Ø      Setelah semua gambar terhubung dengan benar, mulai konfigurasi satu persatu

Ø      Untuk konfigurasi router, klik pada gambar router tersebut

Ø      Setelah muncul kotak dialog, pilih CLI karena kita akan mencoba mengkonfigurasi dengan metode text

Ø      Setelah masuk pada tampilan CLI mulailah konfigurasi dengan perintah-perintah berikut :

1.      Ketik enable untuk masuk pada privilege command

2.      Kemudian ketik configure terminal untuk masuk ke terminal

3.      Setting pada Ethernet dengan mengetikkan interface ethernet0

4.      Ketik ip address [alamat ip] [subnet mask]

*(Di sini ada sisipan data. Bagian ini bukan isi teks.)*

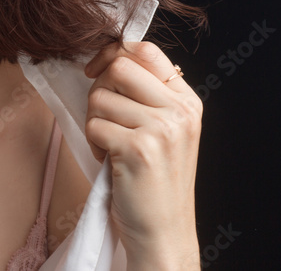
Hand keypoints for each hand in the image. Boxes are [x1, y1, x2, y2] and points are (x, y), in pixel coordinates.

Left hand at [83, 41, 201, 269]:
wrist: (163, 231)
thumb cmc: (154, 179)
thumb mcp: (165, 129)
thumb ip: (147, 94)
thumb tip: (109, 57)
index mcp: (187, 100)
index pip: (146, 50)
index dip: (112, 53)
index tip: (95, 71)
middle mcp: (179, 111)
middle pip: (119, 66)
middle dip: (98, 88)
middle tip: (103, 117)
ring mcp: (161, 129)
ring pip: (100, 97)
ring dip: (95, 121)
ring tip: (112, 146)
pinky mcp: (138, 149)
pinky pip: (93, 126)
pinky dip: (94, 144)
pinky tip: (110, 161)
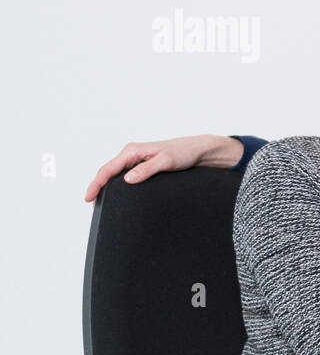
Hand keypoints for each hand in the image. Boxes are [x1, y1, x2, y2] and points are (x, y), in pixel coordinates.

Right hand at [83, 135, 242, 201]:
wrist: (196, 150)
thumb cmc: (183, 153)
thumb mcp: (166, 162)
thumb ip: (147, 169)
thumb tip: (128, 179)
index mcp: (132, 150)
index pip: (108, 168)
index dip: (96, 184)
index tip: (88, 197)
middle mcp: (131, 153)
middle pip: (107, 171)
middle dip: (98, 186)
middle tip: (92, 203)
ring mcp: (135, 159)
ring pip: (114, 173)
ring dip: (106, 186)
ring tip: (100, 202)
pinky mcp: (141, 164)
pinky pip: (123, 174)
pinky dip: (117, 184)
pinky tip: (116, 194)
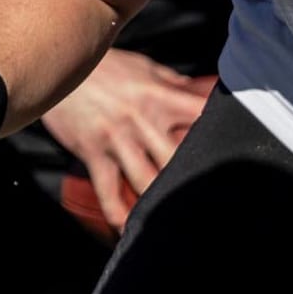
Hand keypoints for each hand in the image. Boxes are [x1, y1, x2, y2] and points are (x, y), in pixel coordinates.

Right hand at [40, 48, 213, 228]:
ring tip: (173, 222)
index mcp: (160, 96)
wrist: (58, 64)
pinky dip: (118, 214)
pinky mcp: (93, 153)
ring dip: (158, 203)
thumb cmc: (105, 67)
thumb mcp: (143, 67)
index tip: (234, 147)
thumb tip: (201, 90)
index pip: (200, 113)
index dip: (220, 129)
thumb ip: (173, 82)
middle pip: (176, 157)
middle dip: (191, 179)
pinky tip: (128, 229)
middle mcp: (143, 120)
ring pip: (146, 180)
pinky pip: (107, 191)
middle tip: (206, 200)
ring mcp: (117, 139)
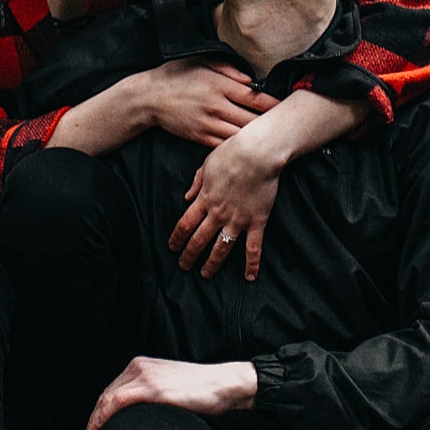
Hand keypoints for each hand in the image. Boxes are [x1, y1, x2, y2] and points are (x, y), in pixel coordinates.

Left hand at [81, 356, 257, 429]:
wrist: (224, 384)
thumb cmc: (202, 392)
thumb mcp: (170, 389)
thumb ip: (151, 397)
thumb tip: (137, 421)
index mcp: (141, 366)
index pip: (110, 392)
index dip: (98, 416)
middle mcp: (138, 367)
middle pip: (104, 397)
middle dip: (92, 423)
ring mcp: (144, 376)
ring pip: (106, 401)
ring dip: (93, 425)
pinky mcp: (152, 388)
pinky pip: (117, 403)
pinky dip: (103, 420)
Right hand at [146, 60, 278, 146]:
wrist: (149, 98)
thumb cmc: (177, 75)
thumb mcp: (201, 62)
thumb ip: (228, 68)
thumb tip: (252, 79)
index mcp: (219, 85)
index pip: (255, 97)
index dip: (275, 104)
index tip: (288, 107)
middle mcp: (216, 106)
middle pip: (253, 119)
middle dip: (272, 124)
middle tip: (288, 126)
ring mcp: (209, 124)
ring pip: (242, 136)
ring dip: (258, 138)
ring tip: (274, 139)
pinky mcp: (201, 137)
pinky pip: (226, 145)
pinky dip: (240, 147)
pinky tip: (250, 147)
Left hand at [169, 118, 288, 279]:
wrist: (257, 153)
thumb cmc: (232, 153)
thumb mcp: (207, 165)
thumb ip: (197, 183)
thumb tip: (187, 197)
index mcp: (205, 199)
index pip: (185, 224)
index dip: (177, 238)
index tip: (172, 247)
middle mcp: (218, 213)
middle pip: (199, 239)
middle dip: (189, 255)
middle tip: (183, 266)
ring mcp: (237, 220)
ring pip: (221, 248)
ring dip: (212, 263)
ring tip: (206, 274)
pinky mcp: (257, 221)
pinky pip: (253, 247)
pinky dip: (252, 264)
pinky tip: (248, 277)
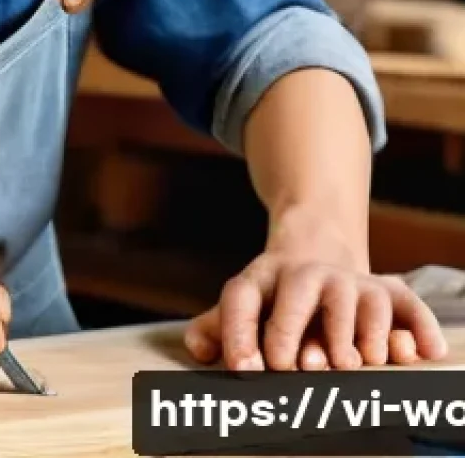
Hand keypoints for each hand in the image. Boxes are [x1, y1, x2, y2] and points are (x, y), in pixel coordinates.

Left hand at [183, 210, 447, 371]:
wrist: (318, 246)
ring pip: (358, 297)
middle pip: (299, 288)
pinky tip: (416, 352)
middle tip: (301, 367)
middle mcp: (306, 274)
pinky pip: (407, 304)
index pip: (241, 296)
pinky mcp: (388, 290)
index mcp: (261, 277)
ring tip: (351, 364)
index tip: (246, 369)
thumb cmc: (275, 296)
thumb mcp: (245, 304)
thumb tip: (199, 352)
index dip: (239, 331)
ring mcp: (350, 280)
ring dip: (356, 332)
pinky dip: (416, 328)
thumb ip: (219, 329)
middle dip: (294, 326)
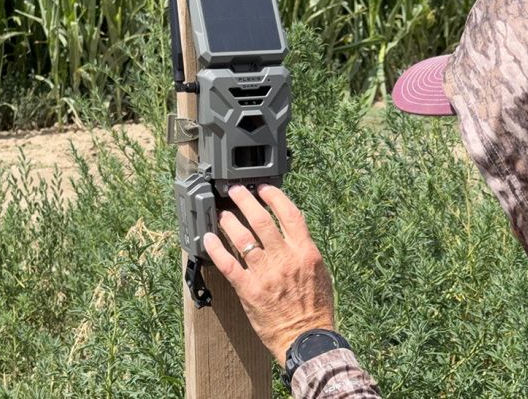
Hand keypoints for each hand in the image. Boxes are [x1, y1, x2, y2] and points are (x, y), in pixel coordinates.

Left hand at [202, 184, 336, 364]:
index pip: (289, 214)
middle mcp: (284, 259)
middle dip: (245, 200)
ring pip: (242, 238)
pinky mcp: (249, 290)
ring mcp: (265, 274)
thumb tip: (294, 228)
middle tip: (234, 191)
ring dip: (229, 222)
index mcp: (305, 253)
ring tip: (222, 214)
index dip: (274, 196)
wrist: (308, 340)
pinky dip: (215, 249)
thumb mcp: (320, 274)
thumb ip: (305, 250)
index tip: (263, 188)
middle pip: (261, 220)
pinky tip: (208, 239)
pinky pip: (227, 264)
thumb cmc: (316, 309)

5.      Ketik no shutdown untuk mengaktifkan

6.      Keluarlah dari interface Ethernet0 dengan perintah exit

7.      Ketik interface serial2/0

8.      Ketikkan ip address [alamat ip] [subnet mask]

9.      Untuk serial harus diberi clock rate dengan mengetikkan clock rate 64000

10.  Ketik no shutdown untuk mengaktifkan

Ø      Setelah konfigurasi untuk router, konfigurasikan pc yang terhubung pada setiap router. Untuk pc tidak bisa menggunakan text tapi menggunakan grafik dengan langkah-langkah sebagai berikut :

1.      Klik pada gambar pc

2.      Masuk pada menu config

3.      Masukkan gateway. Sesuaikan IP gateway dengan IP router di atasnya

4.      Klik FastEthernet dan masukkan IP address beserta subnet mask

Ø      Setelah selesai mengkonfigurasi semua perangkat, mulailah proses routing dengan langkah-langkah berikut :

1.      Klik pada router dan masuklah pada CLI

2.      Masuklah pada configure terminal

3.      Ketik ip route [ip tujuan] [subnet mask] [next hop]

4.      Buatlah beberapa routing sesuai dengan jumlah router yang ada

Ø      Setelah selesai, lihatlah apakah proses routing anda telah berhasil dengan cara ping dengan klik pada tanda Add Simple PDU lalu klik pada 2 gambar perangkat.

Ø      Jika proses routing anda berhasil maka akan muncul keterangan Successful.

Ø      Jika proses routing gagal atau failed periksa kembali semua konfigurasi.